### Passage présenté
Musique Publié le 18/03/2016

Le label français du rock indie s'invite à Stereolux en 2013 à travers une conférence et une soirée. Coup de projecteur, on vous en dit plus avec l'interview de JB, le boss du Label, des tracks, des pochettes d'album, et quelques chiffres ! / Adrien Toffolet

Il nous accueille chez lui. Comprendre : la maison où il vit avec sa famille mais aussi là où il travaille. Dans un coin de véranda un brin désordonné, il s'est organisé un bureau avec ordinateur et téléphone à portée de main. D'énormes piles de disques sont parsemées ci et là. Rien de plus. Jean-Baptiste Guillot est à la tête d'un des plus gros et des plus respectés labels indépendants de France et pourtant il est seul, depuis 2006, à faire tourner la boutique.

On aurait pu imaginer que Born Bad Records était comme un gang où chaque employé portait tout l'attirail du rocker, des boots aux cheveux coiffés en banane. Mais c'est les cheveux ébouriffés, en t-shirt et bermuda qu'il nous reçoit. Seul. Pas de secrétaire. Pas d'attachée de presse. Pas de stagiaire. Seul avec toutes les difficultés de gérer un label en contexte de crise du disque, mais avec assez de passion pour vivre heureux. Pendant l'interview, en fonction des sujets abordés, il s'excite, tape du poing sur la table. La fougue qui l'anime force autant le respect qu'elle fait peur parfois. Rencontre avec un type qui n'a pas sa langue dans poche.

### Énoncé de la consigne
Pouvez-vous reproduire intégralement et mot pour mot, ci-dessous, le portrait du label Born Bad Records qui précède ?

### Fiches extraites
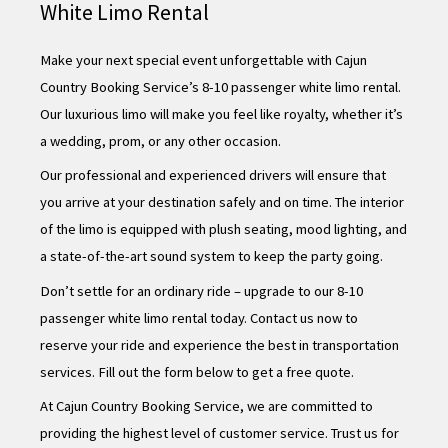
White Limo Rental
Make your next special event unforgettable with Cajun
Country Booking Service’s 8-10 passenger white limo rental.
Our luxurious limo will make you feel like royalty, whether it’s
a wedding, prom, or any other occasion.
Our professional and experienced drivers will ensure that
you arrive at your destination safely and on time. The interior
of the limo is equipped with plush seating, mood lighting, and
a state-of-the-art sound system to keep the party going.
Don’t settle for an ordinary ride – upgrade to our 8-10
passenger white limo rental today. Contact us now to
reserve your ride and experience the best in transportation
services. Fill out the form below to get a free quote.
At Cajun Country Booking Service, we are committed to
providing the highest level of customer service. Trust us for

### Réponse à la consigne
Musique Publié le 18/03/2016

Le label français du rock indie s'invite à Stereolux en 2013 à travers une conférence et une soirée. Coup de projecteur, on vous en dit plus avec l'interview de JB, le boss du Label, des tracks, des pochettes d'album, et quelques chiffres ! / Adrien Toffolet

Il nous accueille chez lui. Comprendre : la maison où il vit avec sa famille mais aussi là où il travaille. Dans un coin de véranda un brin désordonné, il s'est organisé un bureau avec ordinateur et téléphone à portée de main. D'énormes piles de disques sont parsemées ci et là. Rien de plus. Jean-Baptiste Guillot est à la tête d'un des plus gros et des plus respectés labels indépendants de France et pourtant il est seul, depuis 2006, à faire tourner la boutique.

On aurait pu imaginer que Born Bad Records était comme un gang où chaque employé portait tout l'attirail du rocker, des boots aux cheveux coiffés en banane. Mais c'est les cheveux ébouriffés, en t-shirt et bermuda qu'il nous reçoit. Seul. Pas de secrétaire. Pas d'attachée de presse. Pas de stagiaire. Seul avec toutes les difficultés de gérer un label en contexte de crise du disque, mais avec assez de passion pour vivre heureux. Pendant l'interview, en fonction des sujets abordés, il s'excite, tape du poing sur la table. La fougue qui l'anime force autant le respect qu'elle fait peur parfois. Rencontre avec un type qui n'a pas sa langue dans poche.